Not knowing how to respond, I ignore his question all together. "Thanks for the ride home." I force a smile.

He has given up trying to talk sense into me. "Take care of yourself."

He looks so genuinely concerned that this phrase doesn't just seem like, well, a phrase, but that he really means every word of it.

"See you Monday."

With that, he turns around and walks to his car.

"I love you," I want to shout, I want to run after him, stop him from getting into his car, I want to beg him to stay, but I don't. Instead, I watch him drive off in his shiny black Audi, leaving me behind with an incredibly painful feeling of hopelessness in my heart.

The rest of this nightmare called a weekend is a blur. When I came back into the apartment Saturday night, Mike was already passed out, and the next day he didn't remember a thing. And no, I did not tell him. It's best to let sleeping dogs lie. Sunday, I was home alone for most of the day and half of the night, spending all those hours dreading Monday. And by dread I mean dread, as in "No, please let there be a fire drill where the entire office building has to be evacuated, and please let it last all day!"

But of course, Monday comes, and of course, there is no fire drill.

"Hey Sweetie," Carla shrieks as she sees me.

"Hey Carla," I respond, confused about her over the top giddy behavior.

"Guess what?" Wow, that girl is beaming like a christmas tree.

"Um... what?"

"Your boss asked me out!" She yells in excitement.

Clank, clink, clank. It's okay, that's just my heart falling to pieces, shattering on the floor right to the red-shoed feet of my torturess.

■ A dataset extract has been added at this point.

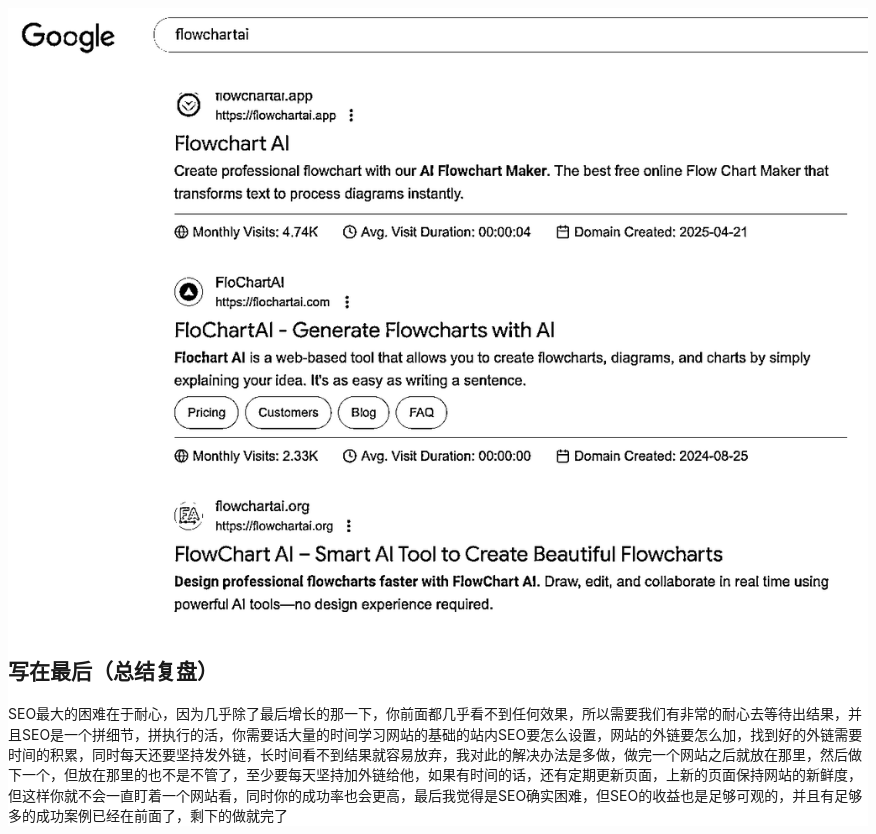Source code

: ![](img/806ec3299c497170cc16d9adb1aa44b6.png)

## 写在最后（总结复盘）

SEO最大的困难在于耐心，因为几乎除了最后增长的那一下，你前面都几乎看不到任何效果，所以需要我们有非常的耐心去等待出结果，并且SEO是一个拼细节，拼执行的活，你需要话大量的时间学习网站的基础的站内SEO要怎么设置，网站的外链要怎么加，找到好的外链需要时间的积累，同时每天还要坚持发外链，长时间看不到结果就容易放弃，我对此的解决办法是多做，做完一个网站之后就放在那里，然后做下一个，但放在那里的也不是不管了，至少要每天坚持加外链给他，如果有时间的话，还有定期更新页面，上新的页面保持网站的新鲜度，但这样你就不会一直盯着一个网站看，同时你的成功率也会更高，最后我觉得是SEO确实困难，但SEO的收益也是足够可观的，并且有足够多的成功案例已经在前面了，剩下的做就完了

"What?" This is all I can get over my lips.

"Yes! Can you believe it? After all these months, he finally did! We're going out tonight! He's taking me to a very fancy restaurant. I'm so excited! But what should I wear?"

"That's great," I say monotonous, without ever even considering to give her some advice on clothes.

Well, she wouldn't want it from me anyway, she is way better at this than me. Obviously. Since she won the jackpot, she got the man.

"I have to go," I mumble under my breath as I leave her and her excitement to themselves and go to the elevator.

I really, really need to be alone now. I hurt so much that I can't take anyone's presence. So, as soon as I reach that goddamn floor I rush to the ladies' room and cry it all out.